#### [EXERCISE GOAL]
Collect every line in the records below that contains the word "Read" and copy each one in full. Match the case exactly.

#### [DATA FOR REVIEW]
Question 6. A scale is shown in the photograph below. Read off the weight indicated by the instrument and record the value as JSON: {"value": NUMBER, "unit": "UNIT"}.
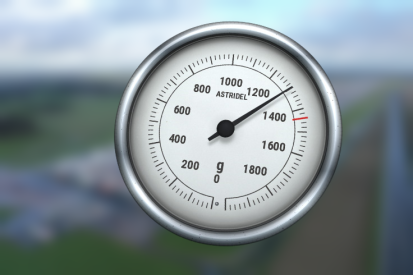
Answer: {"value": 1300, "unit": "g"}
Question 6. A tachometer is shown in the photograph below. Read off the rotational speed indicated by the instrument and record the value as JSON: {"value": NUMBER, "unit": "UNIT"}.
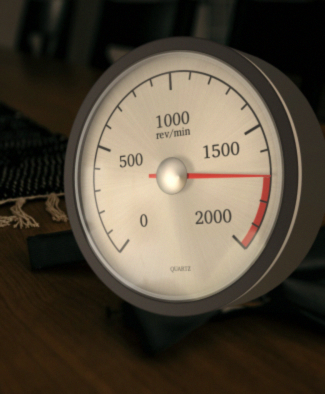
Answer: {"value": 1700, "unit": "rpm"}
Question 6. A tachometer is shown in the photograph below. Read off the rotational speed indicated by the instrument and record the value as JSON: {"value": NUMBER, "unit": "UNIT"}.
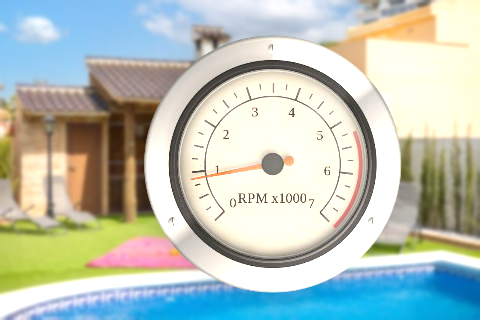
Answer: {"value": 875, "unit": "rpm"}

--

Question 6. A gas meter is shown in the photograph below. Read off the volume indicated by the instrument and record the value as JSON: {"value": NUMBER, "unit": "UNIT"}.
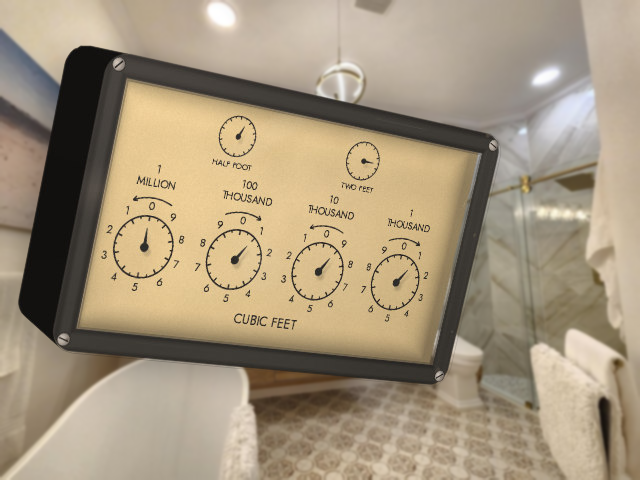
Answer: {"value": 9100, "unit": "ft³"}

#### [RESPONSE AREA]
Question 6. A scale is shown in the photograph below. Read off the weight indicated by the instrument and record the value as JSON: {"value": NUMBER, "unit": "UNIT"}.
Question 6. A tachometer is shown in the photograph below. Read off the rotational speed indicated by the instrument and record the value as JSON: {"value": NUMBER, "unit": "UNIT"}.
Question 6. A tachometer is shown in the photograph below. Read off the rotational speed indicated by the instrument and record the value as JSON: {"value": NUMBER, "unit": "UNIT"}.
Question 6. A gas meter is shown in the photograph below. Read off the volume indicated by the instrument and record the value as JSON: {"value": NUMBER, "unit": "UNIT"}.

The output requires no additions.